Starting at the line that contains "Table I – BTW system NFRs list" and ending at the line that contains "2) Identify Architectural Alternatives", the lines below are to be given again exactly, with nothing added.

### ENTRIES SHOWN
== Segment start ==
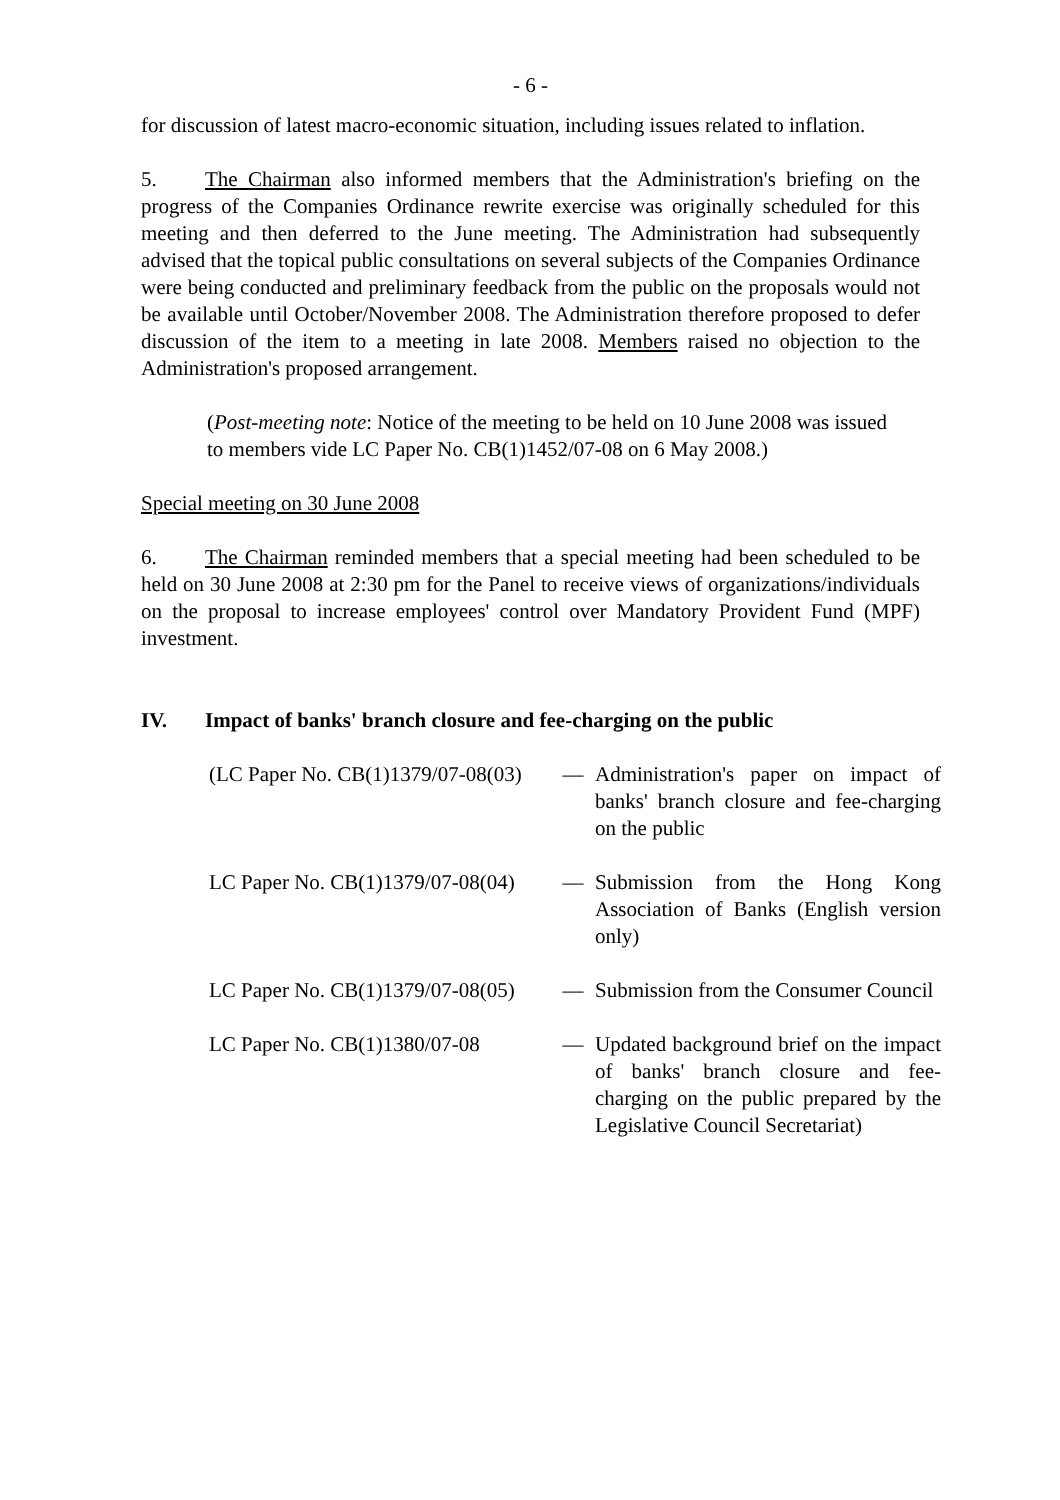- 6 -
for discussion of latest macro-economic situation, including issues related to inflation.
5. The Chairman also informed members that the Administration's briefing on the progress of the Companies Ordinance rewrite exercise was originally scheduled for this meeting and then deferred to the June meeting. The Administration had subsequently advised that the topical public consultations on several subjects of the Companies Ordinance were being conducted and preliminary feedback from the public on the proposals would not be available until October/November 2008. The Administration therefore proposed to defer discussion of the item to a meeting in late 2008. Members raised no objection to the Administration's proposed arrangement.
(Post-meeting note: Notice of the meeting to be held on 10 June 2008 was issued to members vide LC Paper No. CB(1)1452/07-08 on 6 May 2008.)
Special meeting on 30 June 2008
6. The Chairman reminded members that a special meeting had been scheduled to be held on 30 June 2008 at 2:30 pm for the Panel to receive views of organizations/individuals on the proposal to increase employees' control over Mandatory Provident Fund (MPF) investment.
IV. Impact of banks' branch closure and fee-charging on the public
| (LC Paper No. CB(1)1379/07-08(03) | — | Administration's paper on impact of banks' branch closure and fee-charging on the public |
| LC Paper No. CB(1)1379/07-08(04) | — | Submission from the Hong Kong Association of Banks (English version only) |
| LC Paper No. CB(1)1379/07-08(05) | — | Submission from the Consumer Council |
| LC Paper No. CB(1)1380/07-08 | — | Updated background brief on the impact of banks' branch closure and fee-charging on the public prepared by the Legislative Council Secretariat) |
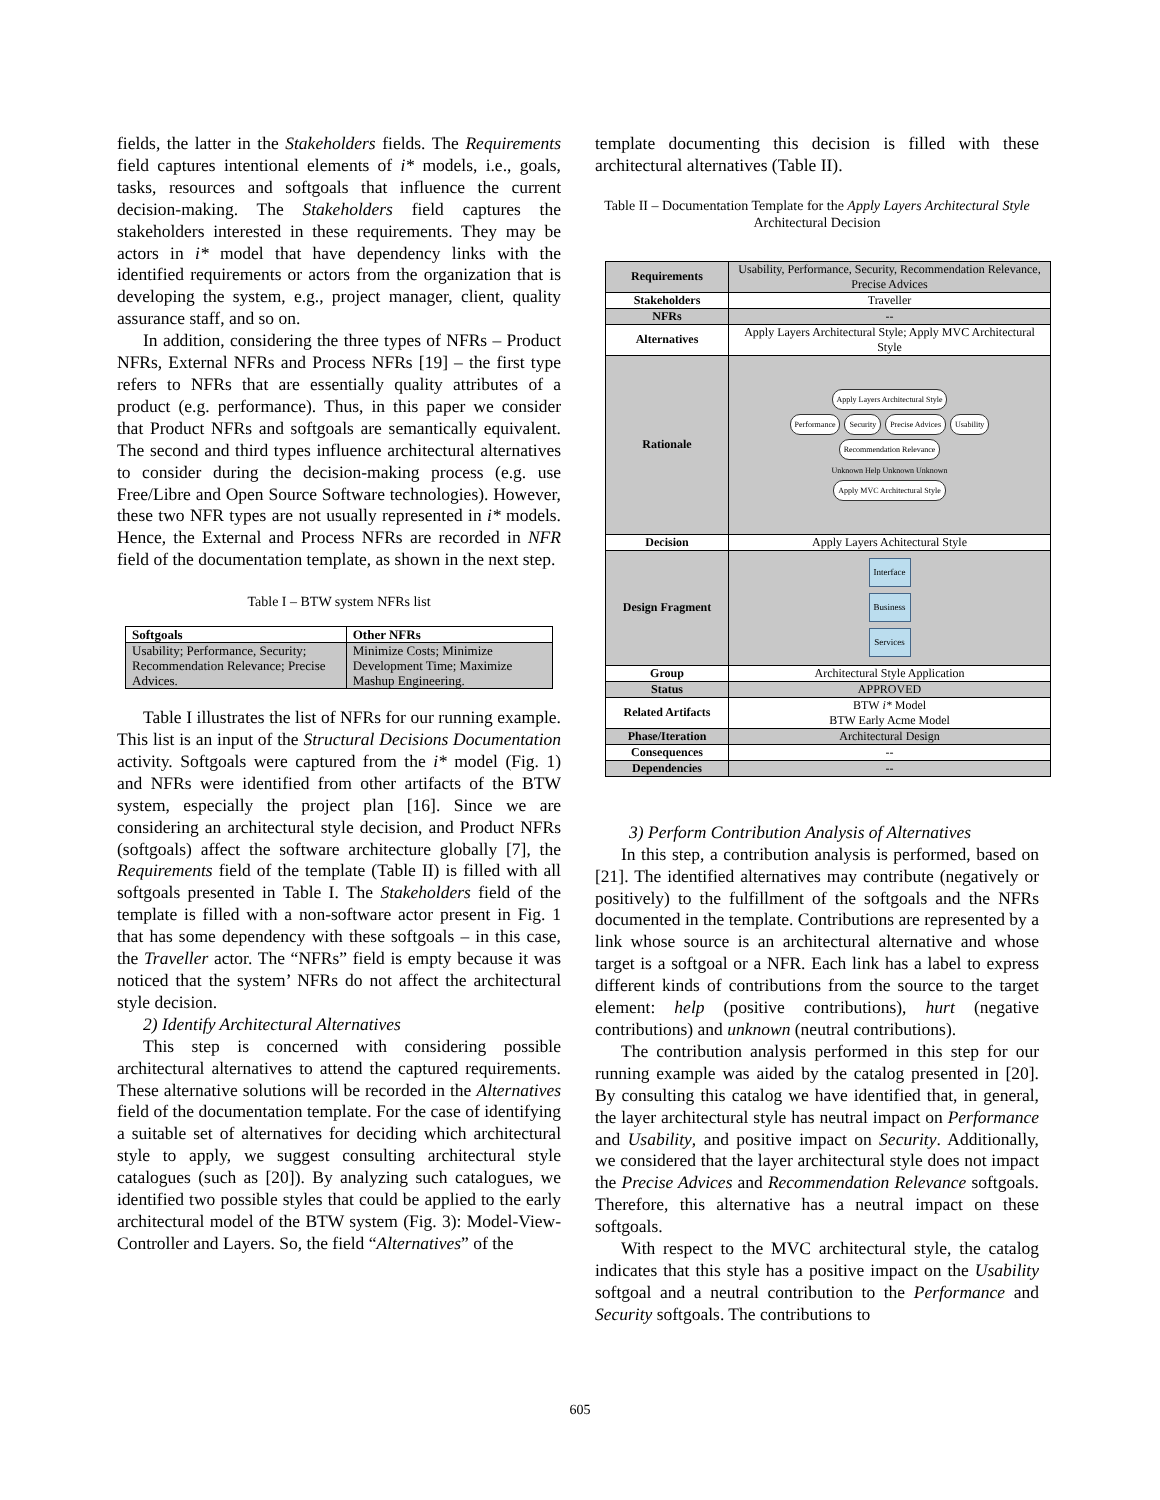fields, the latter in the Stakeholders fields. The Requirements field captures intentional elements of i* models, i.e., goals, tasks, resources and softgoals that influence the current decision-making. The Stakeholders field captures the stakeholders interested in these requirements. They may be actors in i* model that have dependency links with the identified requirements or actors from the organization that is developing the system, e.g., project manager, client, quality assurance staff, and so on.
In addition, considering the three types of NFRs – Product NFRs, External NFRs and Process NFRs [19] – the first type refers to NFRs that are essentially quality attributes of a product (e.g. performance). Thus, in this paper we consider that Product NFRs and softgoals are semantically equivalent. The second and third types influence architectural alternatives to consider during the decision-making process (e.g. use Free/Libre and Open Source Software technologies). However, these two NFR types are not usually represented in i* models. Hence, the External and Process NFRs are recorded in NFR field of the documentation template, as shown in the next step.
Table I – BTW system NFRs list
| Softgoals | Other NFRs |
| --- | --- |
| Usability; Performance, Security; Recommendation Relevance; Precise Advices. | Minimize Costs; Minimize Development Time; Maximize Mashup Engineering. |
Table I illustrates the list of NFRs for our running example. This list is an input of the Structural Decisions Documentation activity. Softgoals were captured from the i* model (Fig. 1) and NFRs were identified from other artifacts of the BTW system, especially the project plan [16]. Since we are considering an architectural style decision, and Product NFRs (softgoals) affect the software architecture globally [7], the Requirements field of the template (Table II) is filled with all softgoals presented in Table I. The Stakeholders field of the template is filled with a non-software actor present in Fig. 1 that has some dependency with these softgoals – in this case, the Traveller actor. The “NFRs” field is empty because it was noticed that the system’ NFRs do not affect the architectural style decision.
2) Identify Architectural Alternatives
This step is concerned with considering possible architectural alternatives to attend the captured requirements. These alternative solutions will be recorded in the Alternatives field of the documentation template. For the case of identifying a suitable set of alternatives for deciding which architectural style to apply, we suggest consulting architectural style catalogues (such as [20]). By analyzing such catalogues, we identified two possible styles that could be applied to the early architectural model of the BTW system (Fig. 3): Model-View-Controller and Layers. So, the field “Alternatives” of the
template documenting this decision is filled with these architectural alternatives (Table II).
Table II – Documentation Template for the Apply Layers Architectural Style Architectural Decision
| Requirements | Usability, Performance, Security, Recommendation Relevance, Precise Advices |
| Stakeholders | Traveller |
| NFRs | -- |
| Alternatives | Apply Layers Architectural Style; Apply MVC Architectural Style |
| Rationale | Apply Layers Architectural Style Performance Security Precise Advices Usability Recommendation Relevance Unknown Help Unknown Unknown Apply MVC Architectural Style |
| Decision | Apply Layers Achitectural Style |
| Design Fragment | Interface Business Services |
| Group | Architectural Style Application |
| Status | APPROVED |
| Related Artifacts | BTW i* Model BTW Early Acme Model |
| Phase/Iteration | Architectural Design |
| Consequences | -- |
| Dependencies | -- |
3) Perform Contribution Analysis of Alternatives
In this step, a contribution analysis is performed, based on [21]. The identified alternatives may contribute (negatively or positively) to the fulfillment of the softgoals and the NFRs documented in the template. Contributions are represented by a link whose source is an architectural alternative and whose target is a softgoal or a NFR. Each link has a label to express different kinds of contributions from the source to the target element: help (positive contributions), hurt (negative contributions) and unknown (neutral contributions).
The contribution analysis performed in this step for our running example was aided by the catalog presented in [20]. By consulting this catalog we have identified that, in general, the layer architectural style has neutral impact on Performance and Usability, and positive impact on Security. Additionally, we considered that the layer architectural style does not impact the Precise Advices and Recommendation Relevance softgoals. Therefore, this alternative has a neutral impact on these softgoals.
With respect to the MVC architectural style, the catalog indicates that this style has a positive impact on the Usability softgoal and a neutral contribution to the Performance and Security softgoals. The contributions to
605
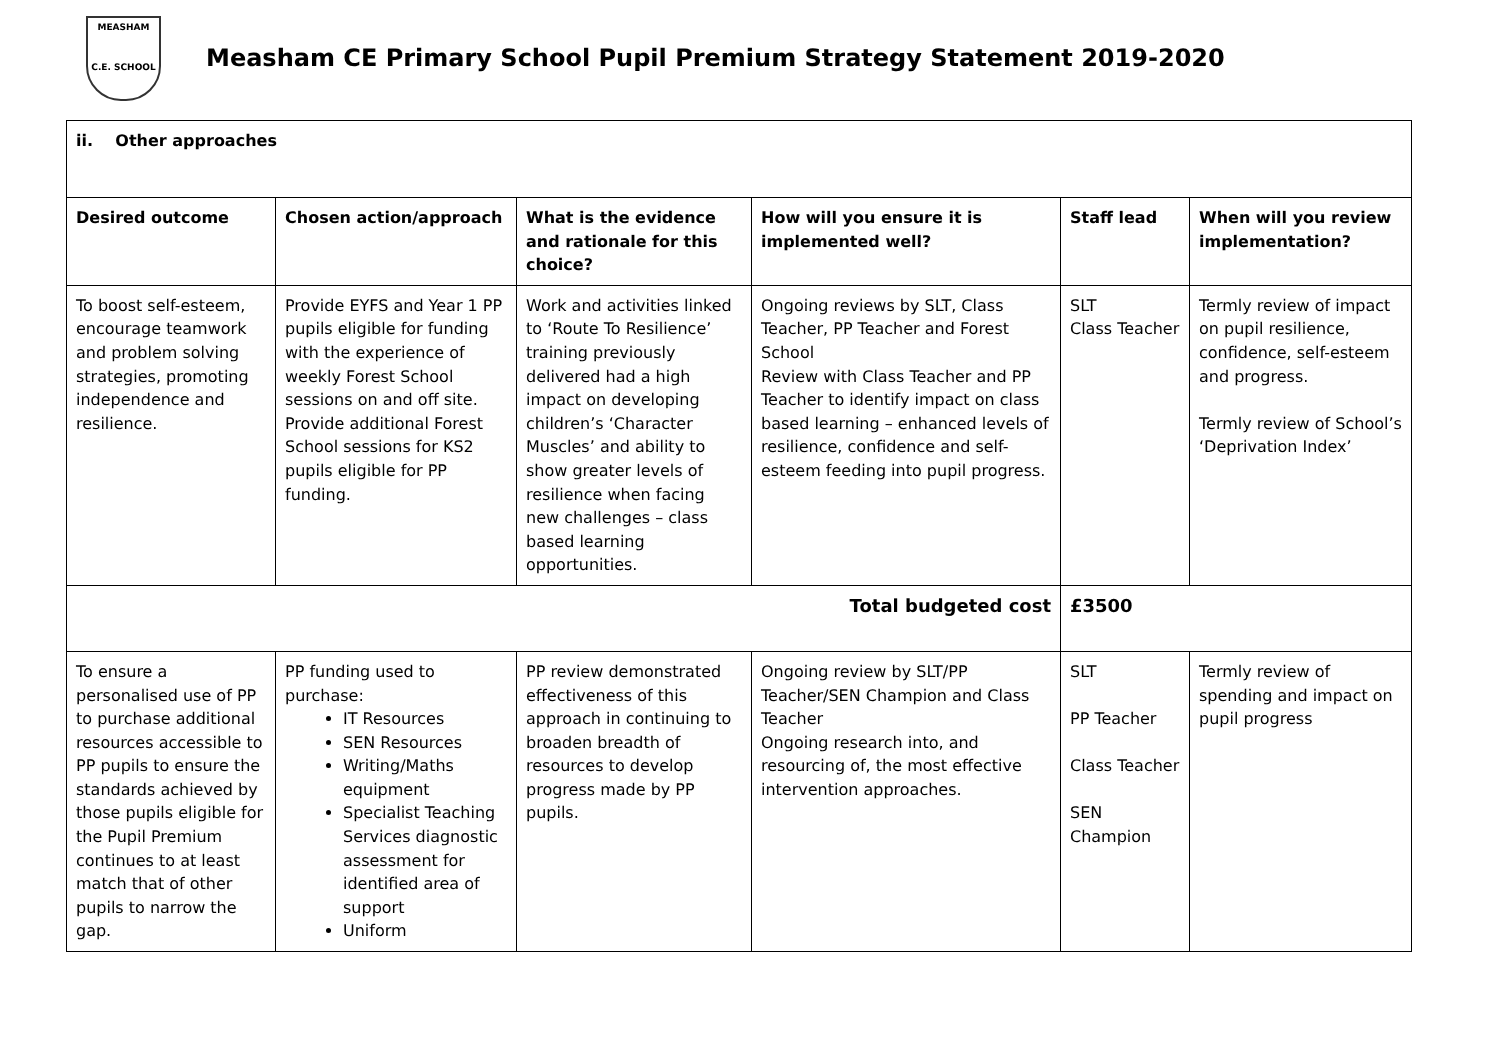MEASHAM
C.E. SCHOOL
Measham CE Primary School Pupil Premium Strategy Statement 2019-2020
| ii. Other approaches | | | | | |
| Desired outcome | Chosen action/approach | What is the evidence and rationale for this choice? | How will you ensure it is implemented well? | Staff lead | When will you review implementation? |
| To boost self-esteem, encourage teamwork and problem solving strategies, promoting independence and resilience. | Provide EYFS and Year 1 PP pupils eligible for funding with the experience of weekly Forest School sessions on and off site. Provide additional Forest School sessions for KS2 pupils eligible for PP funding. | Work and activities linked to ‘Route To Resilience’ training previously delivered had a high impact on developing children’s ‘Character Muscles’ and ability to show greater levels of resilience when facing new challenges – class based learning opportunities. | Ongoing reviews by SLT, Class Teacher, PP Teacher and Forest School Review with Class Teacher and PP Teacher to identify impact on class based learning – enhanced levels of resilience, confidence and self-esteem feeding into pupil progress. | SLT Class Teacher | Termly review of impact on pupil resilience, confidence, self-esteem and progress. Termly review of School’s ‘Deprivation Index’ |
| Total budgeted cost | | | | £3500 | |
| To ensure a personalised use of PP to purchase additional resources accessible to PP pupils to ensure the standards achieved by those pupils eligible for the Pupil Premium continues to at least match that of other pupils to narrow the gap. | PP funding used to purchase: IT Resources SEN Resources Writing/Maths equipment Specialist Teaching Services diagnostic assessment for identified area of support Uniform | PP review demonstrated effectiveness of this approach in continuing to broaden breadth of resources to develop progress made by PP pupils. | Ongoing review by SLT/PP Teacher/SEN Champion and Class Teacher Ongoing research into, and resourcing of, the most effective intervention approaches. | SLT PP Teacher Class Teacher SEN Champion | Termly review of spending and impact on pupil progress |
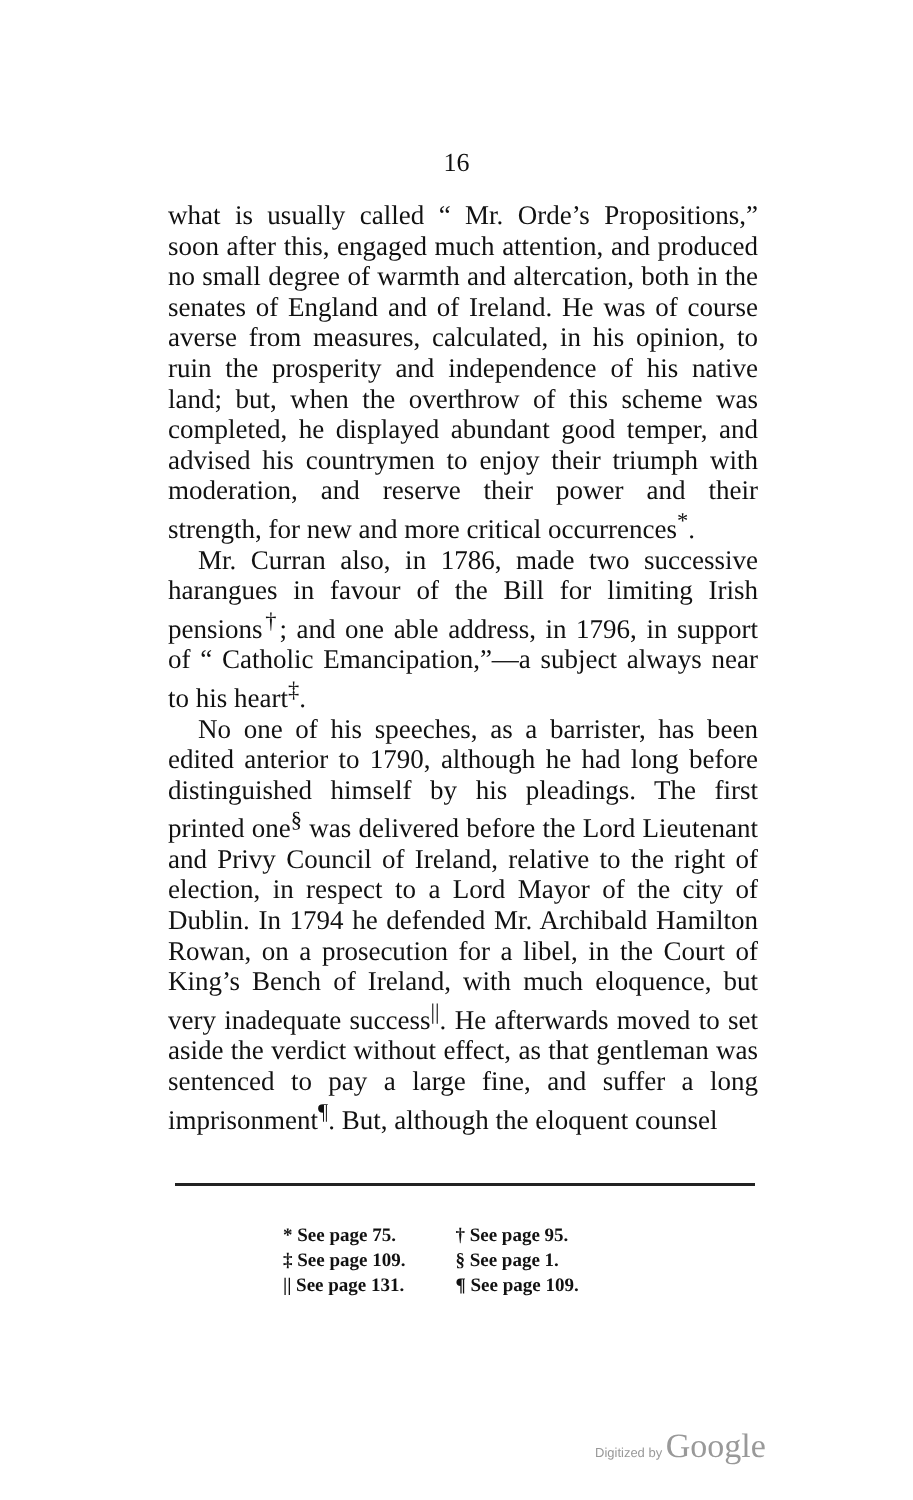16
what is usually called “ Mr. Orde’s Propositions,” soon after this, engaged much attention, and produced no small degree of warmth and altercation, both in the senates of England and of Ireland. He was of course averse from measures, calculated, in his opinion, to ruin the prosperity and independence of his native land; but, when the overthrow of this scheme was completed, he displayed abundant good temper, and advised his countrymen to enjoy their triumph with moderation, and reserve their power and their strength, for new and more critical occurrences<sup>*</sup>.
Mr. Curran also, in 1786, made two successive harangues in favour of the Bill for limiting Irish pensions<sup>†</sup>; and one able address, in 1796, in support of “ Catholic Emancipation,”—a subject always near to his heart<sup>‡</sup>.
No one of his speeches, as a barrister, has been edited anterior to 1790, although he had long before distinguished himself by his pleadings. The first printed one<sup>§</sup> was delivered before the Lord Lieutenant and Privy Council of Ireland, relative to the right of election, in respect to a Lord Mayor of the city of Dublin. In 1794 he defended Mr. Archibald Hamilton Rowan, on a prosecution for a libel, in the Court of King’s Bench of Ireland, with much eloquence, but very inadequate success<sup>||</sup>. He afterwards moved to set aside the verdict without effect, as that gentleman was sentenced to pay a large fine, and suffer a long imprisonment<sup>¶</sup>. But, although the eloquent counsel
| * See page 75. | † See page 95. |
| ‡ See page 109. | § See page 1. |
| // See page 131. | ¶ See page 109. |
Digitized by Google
== Segment end ==
### RESPONSE TO THIS TASK
Table I – BTW system NFRs list
| Softgoals | Other NFRs |
| --- | --- |
| Usability; Performance, Security; Recommendation Relevance; Precise Advices. | Minimize Costs; Minimize Development Time; Maximize Mashup Engineering. |
Table I illustrates the list of NFRs for our running example. This list is an input of the Structural Decisions Documentation activity. Softgoals were captured from the i* model (Fig. 1) and NFRs were identified from other artifacts of the BTW system, especially the project plan [16]. Since we are considering an architectural style decision, and Product NFRs (softgoals) affect the software architecture globally [7], the Requirements field of the template (Table II) is filled with all softgoals presented in Table I. The Stakeholders field of the template is filled with a non-software actor present in Fig. 1 that has some dependency with these softgoals – in this case, the Traveller actor. The “NFRs” field is empty because it was noticed that the system’ NFRs do not affect the architectural style decision.
2) Identify Architectural Alternatives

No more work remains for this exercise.